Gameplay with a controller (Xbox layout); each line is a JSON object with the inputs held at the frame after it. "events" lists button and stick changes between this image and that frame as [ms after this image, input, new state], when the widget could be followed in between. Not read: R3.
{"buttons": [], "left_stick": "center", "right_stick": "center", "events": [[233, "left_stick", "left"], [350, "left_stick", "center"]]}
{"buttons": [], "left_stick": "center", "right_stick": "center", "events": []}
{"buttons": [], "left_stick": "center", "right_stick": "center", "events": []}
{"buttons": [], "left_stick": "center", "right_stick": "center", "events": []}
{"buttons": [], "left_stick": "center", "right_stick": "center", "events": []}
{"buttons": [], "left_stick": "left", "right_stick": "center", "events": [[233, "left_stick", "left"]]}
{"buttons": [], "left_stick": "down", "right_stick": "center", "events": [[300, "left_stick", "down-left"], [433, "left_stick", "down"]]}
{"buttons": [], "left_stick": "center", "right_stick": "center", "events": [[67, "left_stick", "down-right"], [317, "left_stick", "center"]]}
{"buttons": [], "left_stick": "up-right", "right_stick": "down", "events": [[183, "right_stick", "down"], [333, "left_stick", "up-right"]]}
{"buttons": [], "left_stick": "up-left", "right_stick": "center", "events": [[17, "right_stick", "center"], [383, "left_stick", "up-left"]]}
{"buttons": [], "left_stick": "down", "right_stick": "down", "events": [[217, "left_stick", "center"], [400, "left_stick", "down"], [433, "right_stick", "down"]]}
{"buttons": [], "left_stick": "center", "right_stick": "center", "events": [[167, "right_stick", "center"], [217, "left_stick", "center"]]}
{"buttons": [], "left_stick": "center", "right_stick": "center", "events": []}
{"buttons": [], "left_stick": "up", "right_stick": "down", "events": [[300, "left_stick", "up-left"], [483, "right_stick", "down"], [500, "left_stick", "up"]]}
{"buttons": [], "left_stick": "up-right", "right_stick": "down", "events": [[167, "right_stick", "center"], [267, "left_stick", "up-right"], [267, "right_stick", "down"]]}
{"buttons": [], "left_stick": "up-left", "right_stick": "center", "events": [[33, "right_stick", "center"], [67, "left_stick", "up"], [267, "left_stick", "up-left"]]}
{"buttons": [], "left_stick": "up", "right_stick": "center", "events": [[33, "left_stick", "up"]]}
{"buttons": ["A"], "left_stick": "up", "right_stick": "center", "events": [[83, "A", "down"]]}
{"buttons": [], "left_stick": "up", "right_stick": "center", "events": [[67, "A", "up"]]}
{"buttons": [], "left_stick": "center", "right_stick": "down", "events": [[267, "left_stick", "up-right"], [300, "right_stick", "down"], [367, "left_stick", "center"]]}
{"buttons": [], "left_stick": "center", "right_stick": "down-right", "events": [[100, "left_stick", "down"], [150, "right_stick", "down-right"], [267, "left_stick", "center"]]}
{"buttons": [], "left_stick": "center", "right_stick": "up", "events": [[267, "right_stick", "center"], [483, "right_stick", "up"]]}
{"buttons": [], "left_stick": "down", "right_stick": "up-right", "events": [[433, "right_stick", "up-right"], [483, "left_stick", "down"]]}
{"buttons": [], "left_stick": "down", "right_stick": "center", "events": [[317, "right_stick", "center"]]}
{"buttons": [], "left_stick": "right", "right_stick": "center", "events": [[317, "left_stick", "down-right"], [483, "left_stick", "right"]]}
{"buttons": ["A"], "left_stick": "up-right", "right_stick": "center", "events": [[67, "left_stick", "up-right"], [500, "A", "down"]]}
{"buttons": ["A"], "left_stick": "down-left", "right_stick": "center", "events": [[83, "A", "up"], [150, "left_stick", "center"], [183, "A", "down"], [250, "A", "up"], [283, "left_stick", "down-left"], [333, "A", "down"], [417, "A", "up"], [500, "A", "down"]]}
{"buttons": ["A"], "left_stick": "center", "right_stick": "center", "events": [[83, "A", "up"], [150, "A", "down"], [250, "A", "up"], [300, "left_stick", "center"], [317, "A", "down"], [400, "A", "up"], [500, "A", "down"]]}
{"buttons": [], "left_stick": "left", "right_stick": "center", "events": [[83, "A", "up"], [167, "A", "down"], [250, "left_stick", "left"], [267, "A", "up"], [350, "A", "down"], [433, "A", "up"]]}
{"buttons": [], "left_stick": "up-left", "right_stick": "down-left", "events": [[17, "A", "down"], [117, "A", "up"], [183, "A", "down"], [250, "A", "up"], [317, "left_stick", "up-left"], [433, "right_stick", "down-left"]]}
========================================================================
Copy every line of the material exactly, keeping all of it.

Gameplay with a controller (Xbox layout); each line is a JSON object with the inputs held at the frame after it. "events" lists button and stick changes between this image and that frame as [ms after this image, input, new state], when the widget could be followed in between. Not read: R3.
{"buttons": [], "left_stick": "center", "right_stick": "center", "events": [[233, "left_stick", "left"], [350, "left_stick", "center"]]}
{"buttons": [], "left_stick": "center", "right_stick": "center", "events": []}
{"buttons": [], "left_stick": "center", "right_stick": "center", "events": []}
{"buttons": [], "left_stick": "center", "right_stick": "center", "events": []}
{"buttons": [], "left_stick": "center", "right_stick": "center", "events": []}
{"buttons": [], "left_stick": "left", "right_stick": "center", "events": [[233, "left_stick", "left"]]}
{"buttons": [], "left_stick": "down", "right_stick": "center", "events": [[300, "left_stick", "down-left"], [433, "left_stick", "down"]]}
{"buttons": [], "left_stick": "center", "right_stick": "center", "events": [[67, "left_stick", "down-right"], [317, "left_stick", "center"]]}
{"buttons": [], "left_stick": "up-right", "right_stick": "down", "events": [[183, "right_stick", "down"], [333, "left_stick", "up-right"]]}
{"buttons": [], "left_stick": "up-left", "right_stick": "center", "events": [[17, "right_stick", "center"], [383, "left_stick", "up-left"]]}
{"buttons": [], "left_stick": "down", "right_stick": "down", "events": [[217, "left_stick", "center"], [400, "left_stick", "down"], [433, "right_stick", "down"]]}
{"buttons": [], "left_stick": "center", "right_stick": "center", "events": [[167, "right_stick", "center"], [217, "left_stick", "center"]]}
{"buttons": [], "left_stick": "center", "right_stick": "center", "events": []}
{"buttons": [], "left_stick": "up", "right_stick": "down", "events": [[300, "left_stick", "up-left"], [483, "right_stick", "down"], [500, "left_stick", "up"]]}
{"buttons": [], "left_stick": "up-right", "right_stick": "down", "events": [[167, "right_stick", "center"], [267, "left_stick", "up-right"], [267, "right_stick", "down"]]}
{"buttons": [], "left_stick": "up-left", "right_stick": "center", "events": [[33, "right_stick", "center"], [67, "left_stick", "up"], [267, "left_stick", "up-left"]]}
{"buttons": [], "left_stick": "up", "right_stick": "center", "events": [[33, "left_stick", "up"]]}
{"buttons": ["A"], "left_stick": "up", "right_stick": "center", "events": [[83, "A", "down"]]}
{"buttons": [], "left_stick": "up", "right_stick": "center", "events": [[67, "A", "up"]]}
{"buttons": [], "left_stick": "center", "right_stick": "down", "events": [[267, "left_stick", "up-right"], [300, "right_stick", "down"], [367, "left_stick", "center"]]}
{"buttons": [], "left_stick": "center", "right_stick": "down-right", "events": [[100, "left_stick", "down"], [150, "right_stick", "down-right"], [267, "left_stick", "center"]]}
{"buttons": [], "left_stick": "center", "right_stick": "up", "events": [[267, "right_stick", "center"], [483, "right_stick", "up"]]}
{"buttons": [], "left_stick": "down", "right_stick": "up-right", "events": [[433, "right_stick", "up-right"], [483, "left_stick", "down"]]}
{"buttons": [], "left_stick": "down", "right_stick": "center", "events": [[317, "right_stick", "center"]]}
{"buttons": [], "left_stick": "right", "right_stick": "center", "events": [[317, "left_stick", "down-right"], [483, "left_stick", "right"]]}
{"buttons": ["A"], "left_stick": "up-right", "right_stick": "center", "events": [[67, "left_stick", "up-right"], [500, "A", "down"]]}
{"buttons": ["A"], "left_stick": "down-left", "right_stick": "center", "events": [[83, "A", "up"], [150, "left_stick", "center"], [183, "A", "down"], [250, "A", "up"], [283, "left_stick", "down-left"], [333, "A", "down"], [417, "A", "up"], [500, "A", "down"]]}
{"buttons": ["A"], "left_stick": "center", "right_stick": "center", "events": [[83, "A", "up"], [150, "A", "down"], [250, "A", "up"], [300, "left_stick", "center"], [317, "A", "down"], [400, "A", "up"], [500, "A", "down"]]}
{"buttons": [], "left_stick": "left", "right_stick": "center", "events": [[83, "A", "up"], [167, "A", "down"], [250, "left_stick", "left"], [267, "A", "up"], [350, "A", "down"], [433, "A", "up"]]}
{"buttons": [], "left_stick": "up-left", "right_stick": "down-left", "events": [[17, "A", "down"], [117, "A", "up"], [183, "A", "down"], [250, "A", "up"], [317, "left_stick", "up-left"], [433, "right_stick", "down-left"]]}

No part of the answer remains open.